Il welfare non regge. L’Italia affronti la crisi delle culle

13/05/2024
Il welfare non regge. L’Italia affronti la crisi delle culle IL FATTO QUOTIDIANO - 13 Maggio 2024

Di sicuro non sarà tre volte Natale e festa tutto il giorno, come cantava Lucio Dalla. L’Italia che verrà, professor Rosina, sarà un ospizio a cielo aperto o un Paese ancora vitale, avanzato, con un’economia sostenibile?

Sappiamo che tra poco più di venticinque anni, cioè nel 2050, ci saranno quattro milioni di italiani in meno a cui bisognerà aggiungere una quota enorme di pensionati in più.

E’ uno sbilanciamento disastroso verso la terza età. Un Paese di vecchi, appunto un ospizio.

Se le classi dirigenti non capiranno che dovremo cercare di adeguare rapidamente la dimensione del welfare ai nuovi numeri e alle nuove necessità troveremo un blocco sociale, appunto quello degli anziani, che vivrà la crescita delle immissioni di lavoratori, soprattutto dall’estero, come un rischio e non come l’unica opportunità che abbiamo per crescere.

La destra, oggi al governo, ha spesso paventato il timore della sostituzione etnica. Da bandiera ideologica spesso si è convertita in un sentire comune. Dava vigore all’animo razzista ancora presenti in strati significativi della società.

Vedrà che dimenticheremo presto questa espressione. Le imprese, sia grandi che piccole, del nord come del sud, sanno che senza la forza lavoro degli immigrati non riuscirebbero ad avere futuro. Ne hanno un terribile bisogno già adesso.

Non ci bastano quelli che ci sono?

Le cifre ci dicono di no. Abbiamo necessità di selezionare meglio per coniugare competenze e necessità produttive.

Fino all’altro giorno gli immigrati hanno fatto da tappabuchi alla vertiginosa riduzione della forza lavoro in settori rilevanti.

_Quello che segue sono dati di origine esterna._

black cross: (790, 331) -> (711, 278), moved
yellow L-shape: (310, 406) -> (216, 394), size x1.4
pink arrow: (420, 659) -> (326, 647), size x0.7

il saldo negativo della popolazione italiana dal 1990 in poi è stato compensato dall’arrivo di questi nuovi cittadini. ma è stato uno stop al declino provvisorio

Un toccasana per le nostre culle vuote

Beh sì, altre culture producevano un’idea di famiglia più numerosa della nostra che aveva perduto posizioni. fino agli anni cinquanta e sessanta una coppia, marito e moglie, aveva infatti in media più di due figli e questo statuiva la progressione della popolazione

Quanti eravamo nel 1950?

47 milioni di italiani. Che nel 1980 sono divenuti 56 milioni e grazie all’immigrazione hanno poi raggiunto e un po’ superato la soglia dei sessanta milioni.

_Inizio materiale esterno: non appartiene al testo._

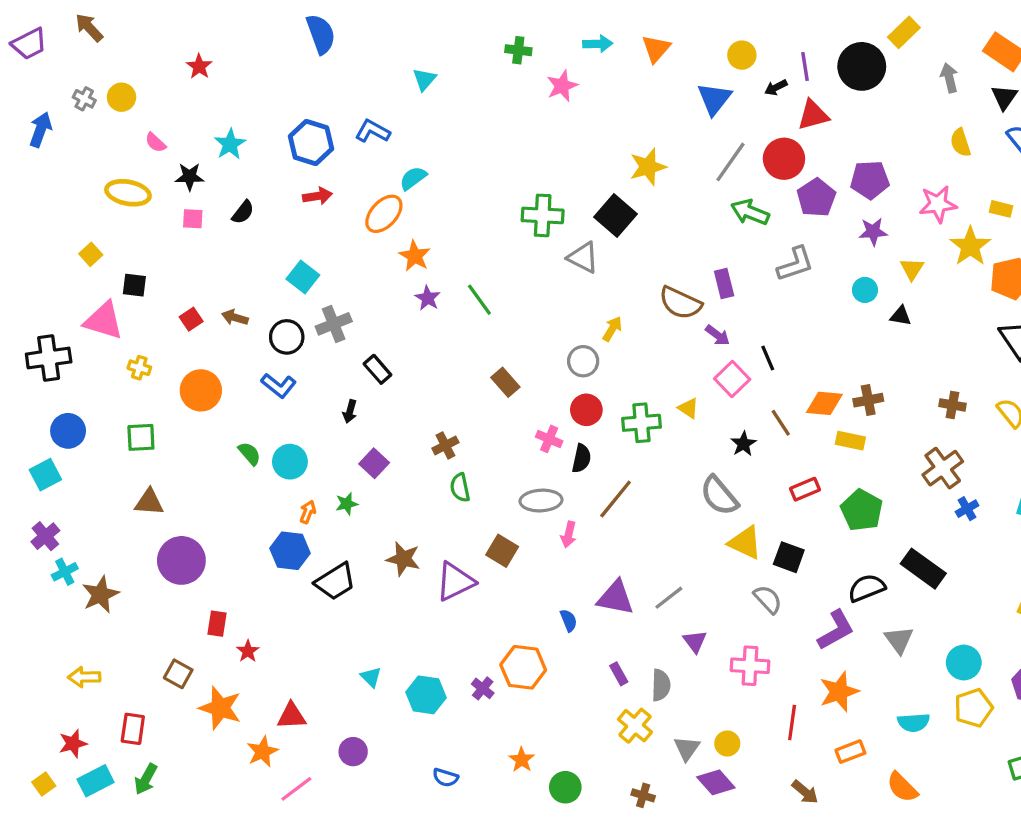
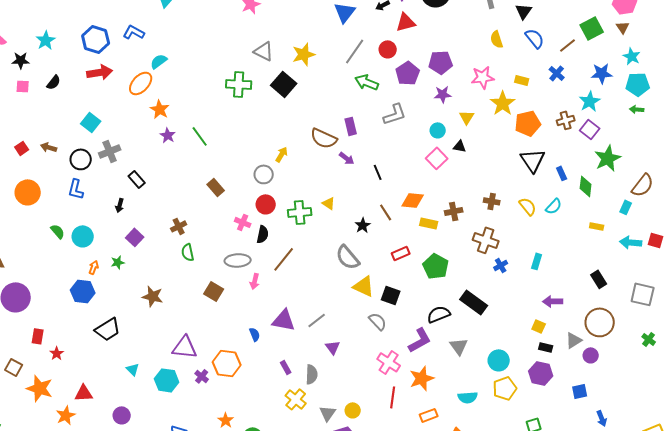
red circle: (784, 159) -> (388, 49), size x0.7
red arrow: (317, 196) -> (100, 72), size x1.4
gray triangle: (583, 258) -> (264, 51), moved
pink square: (732, 379) -> (437, 158), moved
blue L-shape: (279, 386) -> (76, 189), turned 65
brown cross: (868, 400) -> (454, 211), moved
brown cross: (943, 468) -> (486, 240), turned -35
black trapezoid: (335, 582) -> (108, 329), moved
purple triangle: (455, 582) -> (185, 347), moved, turned 32
pink cross: (750, 666) -> (389, 362), moved, turned 30

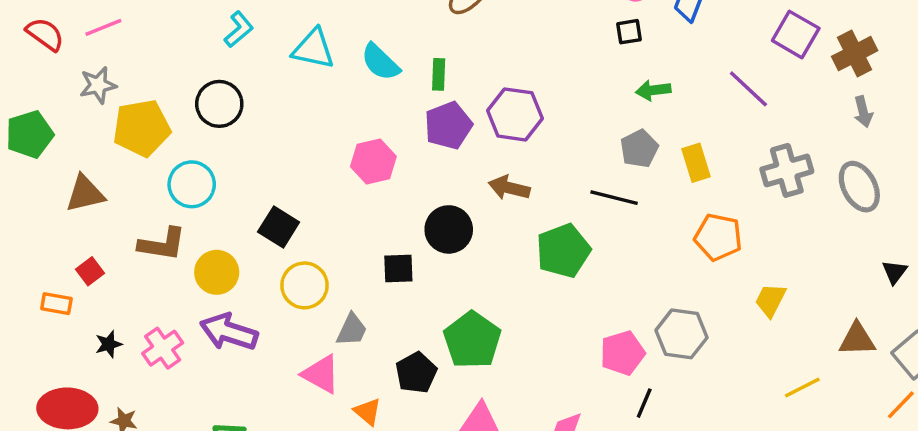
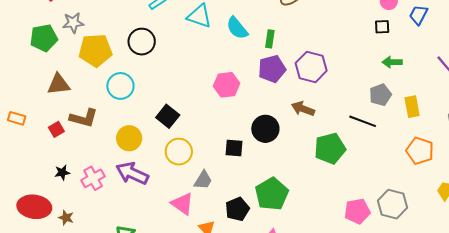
green pentagon: (30, 134) -> (44, 38), moved
brown L-shape: (162, 244) -> (84, 118), moved
orange rectangle: (56, 304) -> (17, 118), moved

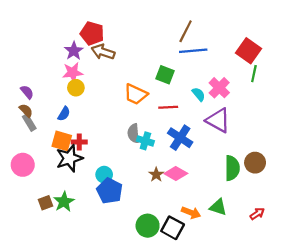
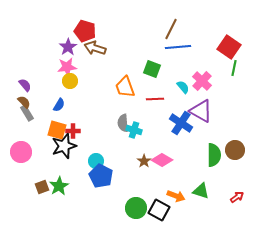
orange trapezoid: (136, 94) -> (125, 87), turned 45
blue cross: (180, 138) -> (181, 123), moved

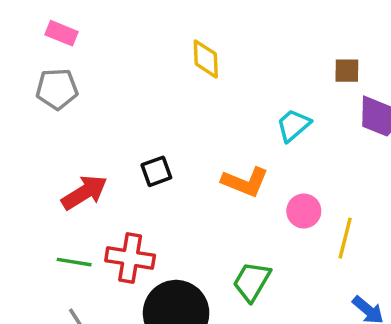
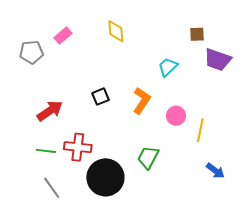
pink rectangle: (62, 33) -> (63, 35), moved, turned -60
black square: (156, 171) -> (100, 97), moved
orange L-shape: (245, 182) -> (142, 101), turned -76

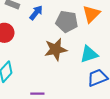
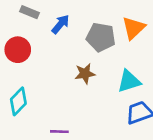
brown star: (56, 49) -> (85, 74), size x0.7

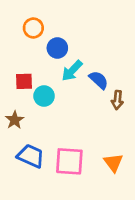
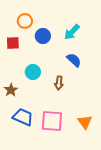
cyan arrow: (72, 71) -> (72, 32), moved
red square: (24, 81) -> (13, 43), moved
brown arrow: (117, 100) -> (59, 83), moved

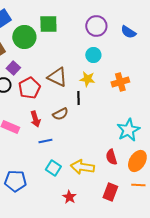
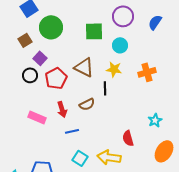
green square: (48, 24) -> (94, 31), moved
blue semicircle: (128, 32) -> (155, 22), turned 91
cyan star: (128, 130) -> (155, 120), size x0.6
red semicircle: (111, 157) -> (128, 138), moved

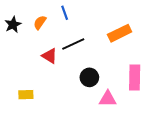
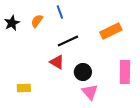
red triangle: (50, 56) -> (57, 62), moved
pink triangle: (108, 99) -> (90, 92), moved, turned 48

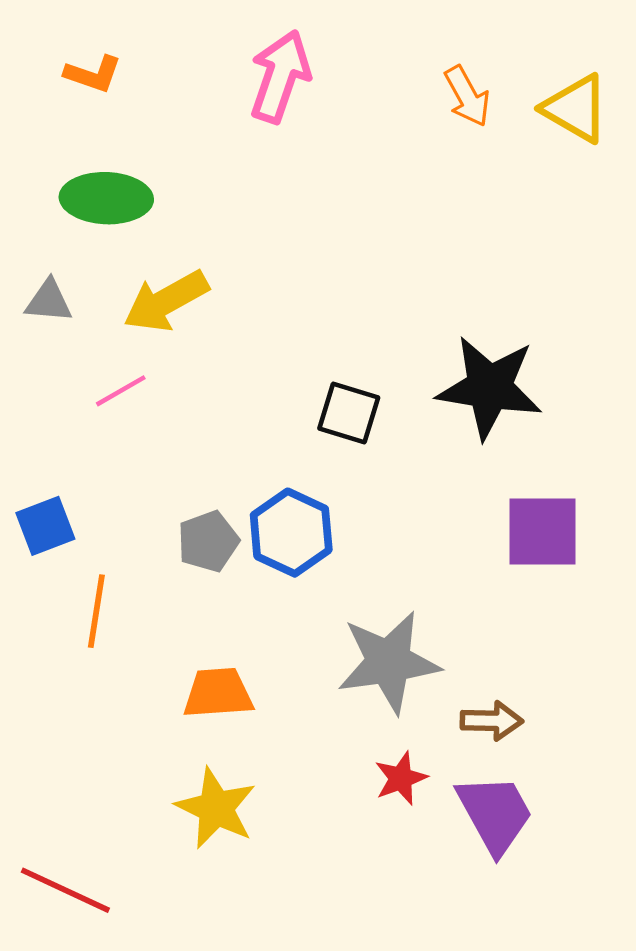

Nel 2014 abbiamo iniziato a registrare la flessione più rilevante

Quasi un milione e mezzo in meno da allora ad oggi

E nel 2050?

Attorno ai 55 milioni. Quattro milioni in meno. Un declino irreversibile si prospetta

Quando l’Italia ha sbagliato a far di conto con le sue necessità e con le sue culle?

In tutta europa a partire dagli anni settanta la famiglia abbandona la configurazione del maschio unico lavoratore e apre la strada al lavoro femminile.

La Scandinavia allarga alla platea femminile il sistema di welfare già così robusto.

Altrove si sviluppano i servizi per l’infanzia e nuovi diritti di paternità e maternità, di sostegno alla coppie più fragili. Invece in Italia il lavoro femminile produce una scelta drammatica: la rinuncia alla procreazione. Oppure, all’opposto, il figlio costa alla donna e alla mamma il lavoro.

Da qui l’arretramento

La natalità scende fino a giungere nei decenni successivi sotto 1,5 figli a coppia, che produce l’inversione della tendenza: le nascite non compenseranno le morti.

Intanto il debito pubblico supera il Pil

Prima di tale crollo l’italia era allineata, in quanto a debito pubblico, agli altri paesi europei. Quando l’economia cresce può investire nel welfare ma colpevolmente non lo fa. Si ritroverà indebitata e senza quei servizi che aiuteranno le famiglie – quelle native e quelle immigrate – ad avere figli.

In un secolo abbiamo bruciato la gioventù

Che corre via, semplicemente saluta e se ne va.